The contributors take great care to explain how they accounted for possible confounding factors. For instance, in a chapter that assesses the impact of the slave trade on modern Africa, Harvard assistant professor of economics Nathan Nunn raises the question of whether slave traders perhaps preyed on underdeveloped areas. To the contrary, research revealed that slaves came disproportionately from the more developed parts of the continent, because those were the places most likely to have economies already organized for trade more generally. Nunn writes that using statistical analysis helped him determine how likely he was to be wrong, and how that would affect his findings.
Nunn sets out a thorough assessment of the enormous difficulties inherent in his research, but concludes that the contemporary nations that, historically, lost the highest proportion of their populations to slavery are economically the worst off today. In fact, he computes that per-capita annual income in Africa—$1,834, on average—would be between $2,679 and $5,158 if the slave trade had never occurred. Statistical analysis makes statements like this possible; it also enabled Nunn’s conclusion that all of the possible confounding factors would, if they had any effect at all, mitigate rather than exaggerate the slave trade’s effects. If measurement error exists, he writes, “we can be reasonably certain that the relationship” between the slave trade and poverty “is in spite of measurement error and not because of it.” (For more on Nunn’s research, see “Slavery’s Sway,” November-December 2008, page 20.)
Diamond, whose previous books include Guns, Germs, and Steel and Collapse: How Societies Choose to Fail or Succeed, writes about why Haiti and the Dominican Republic, neighbors on the same Caribbean island, developed so differently. He also explores the devastating deforestation of Easter Island. The damage is sometimes blamed on the islanders themselves, but Diamond compares a list of 81 Pacific islands on a matrix of nine factors including climate, geological age, elevation, island area, isolation, and even the presence of makatea, “a sharp coral terrain resembling huge irregular piles of broken glass” that tends to keep people away from forests they might otherwise want to cut down. He found that these nine variables accounted for most of the variation in deforestation among the islands, and that Easter Island in particular had a “perfect storm” of conditions. On all nine factors, chance was pushing Easter Island toward deforestation.

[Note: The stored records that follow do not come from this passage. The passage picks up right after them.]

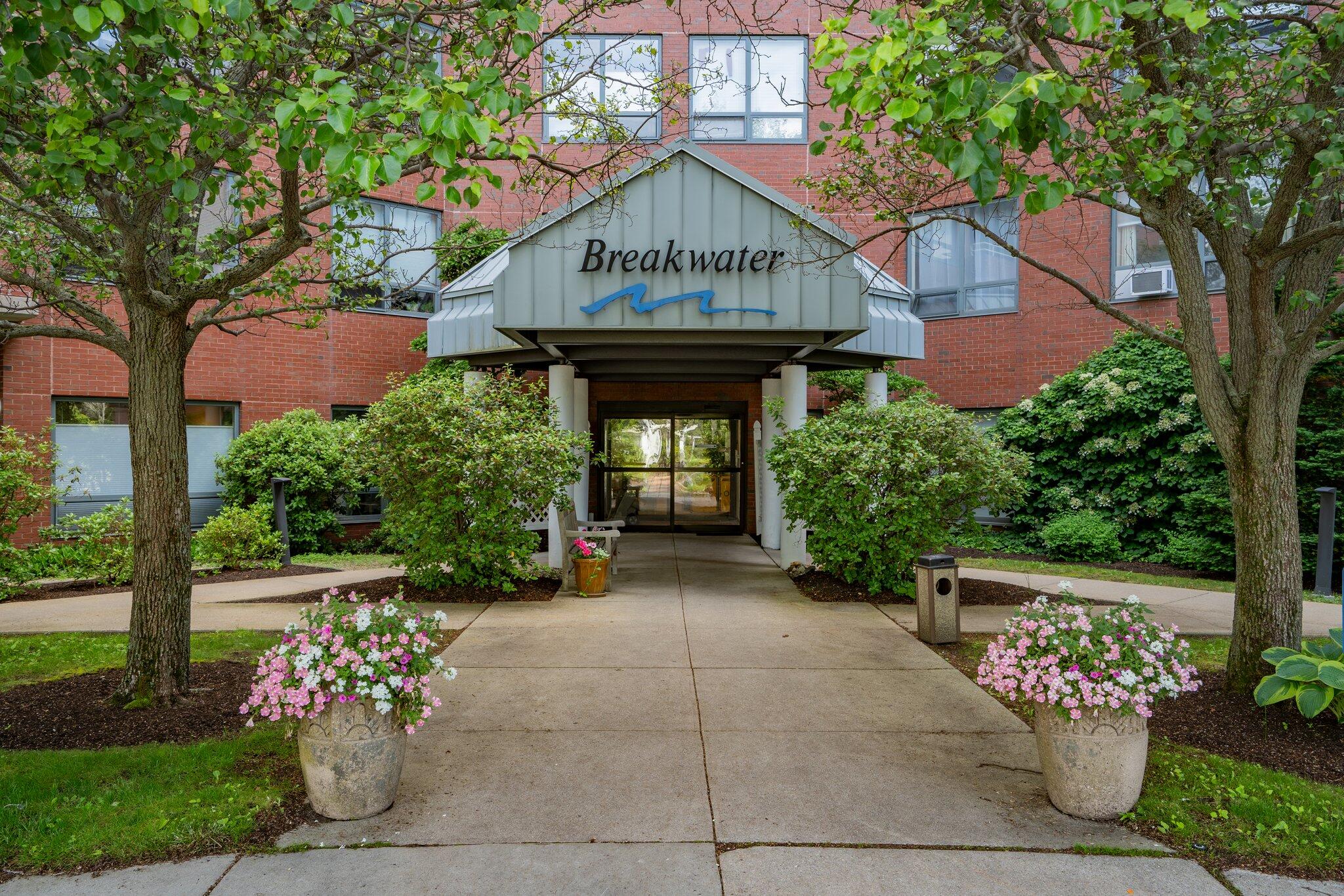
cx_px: 672
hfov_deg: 63.7
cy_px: 448
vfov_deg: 45.0
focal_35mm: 29
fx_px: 1083
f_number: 9
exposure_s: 1/15
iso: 50
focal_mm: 29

The eight cases presented in the book are related by method more than theme, and Robinson and Diamond extend an open invitation to add to the literature. “History is full of such potential experiments,” Robinson and colleagues write in the chapter on Napoleon’s influence. “It is just that historians have not yet thought of them in these terms. We believe that exploiting these experiments in a systematic way will greatly improve our understanding of the important forces that have driven long-run processes of historical, social, political, and economic change.”